Marital dissolution cases in Minnesota involve a number of procedural elements. Here is a summary, from case inception through appeal:
- Filing: Once the Summon and Petition are served upon a party, the action may be filed with the Court.
- ICMC: First interaction with the Court is an Initial Case Management Conference. This is an informal conference to determine the issues and how to best proceed. Parties can elect ENE or traditional litigation.
- ENE: Early Neutral Evaluation occurs, if the parties agree to participate. There are two types: (1) social early neutral evaluation (SENE) for custody and parenting time issues; (2) financial early neutral evaluation (FENE) for financial issues.

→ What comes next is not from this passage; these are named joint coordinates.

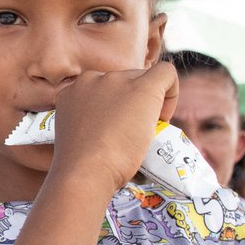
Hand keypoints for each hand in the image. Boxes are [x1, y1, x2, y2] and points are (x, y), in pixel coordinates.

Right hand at [49, 62, 178, 191]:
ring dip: (147, 101)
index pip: (101, 88)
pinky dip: (172, 90)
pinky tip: (164, 116)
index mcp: (73, 91)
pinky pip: (165, 73)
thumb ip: (89, 121)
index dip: (114, 106)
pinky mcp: (142, 87)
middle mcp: (92, 79)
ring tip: (146, 130)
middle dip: (132, 102)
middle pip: (123, 81)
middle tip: (135, 132)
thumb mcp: (76, 135)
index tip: (118, 128)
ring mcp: (115, 81)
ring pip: (142, 78)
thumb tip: (111, 128)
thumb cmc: (81, 165)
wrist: (85, 171)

- Temporary Motion: If ENE fails, or the parties don’t participate, a Motion for Temporary Relief may be scheduled. Custody, child support, possession of property, allocation of debt, spousal maintenance and case fees and costs will be addressed on a temporary basis.
- Discovery: Parties formally exchange information or hire experts to assist with complex issues.

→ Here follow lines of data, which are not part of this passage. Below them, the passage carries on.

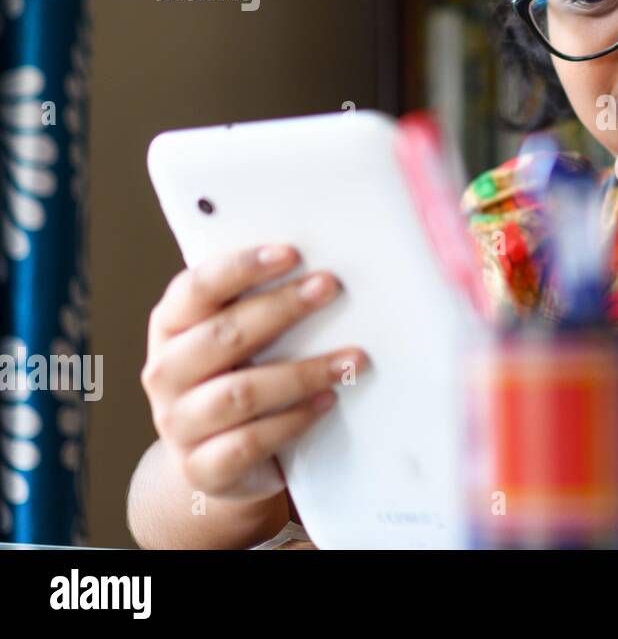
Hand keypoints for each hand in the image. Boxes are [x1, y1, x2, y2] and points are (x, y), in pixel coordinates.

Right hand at [141, 245, 368, 504]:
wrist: (221, 461)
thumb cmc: (239, 377)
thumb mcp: (239, 339)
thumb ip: (258, 304)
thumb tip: (320, 270)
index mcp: (171, 327)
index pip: (196, 288)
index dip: (241, 267)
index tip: (290, 252)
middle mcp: (165, 372)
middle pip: (223, 335)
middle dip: (281, 308)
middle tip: (329, 287)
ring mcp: (178, 424)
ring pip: (240, 393)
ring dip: (303, 372)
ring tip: (351, 358)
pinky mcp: (201, 467)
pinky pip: (250, 442)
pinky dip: (294, 420)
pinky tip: (328, 402)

- Pre-Trial: The parties negotiate at the courthouse, after discovery is complete, with input from the judge.
- ADR: Anytime prior to trial, the parties may elect to participate in alternative dispute resolution, such as mediation, arbitration or a moderated settlement conference.
- Trial: In the absence of settlement, the matter will be tried to a judge. There are no jury trials in family court.
- Appeal: If either party is dissatisfied with the outcome, they have the right to appeal.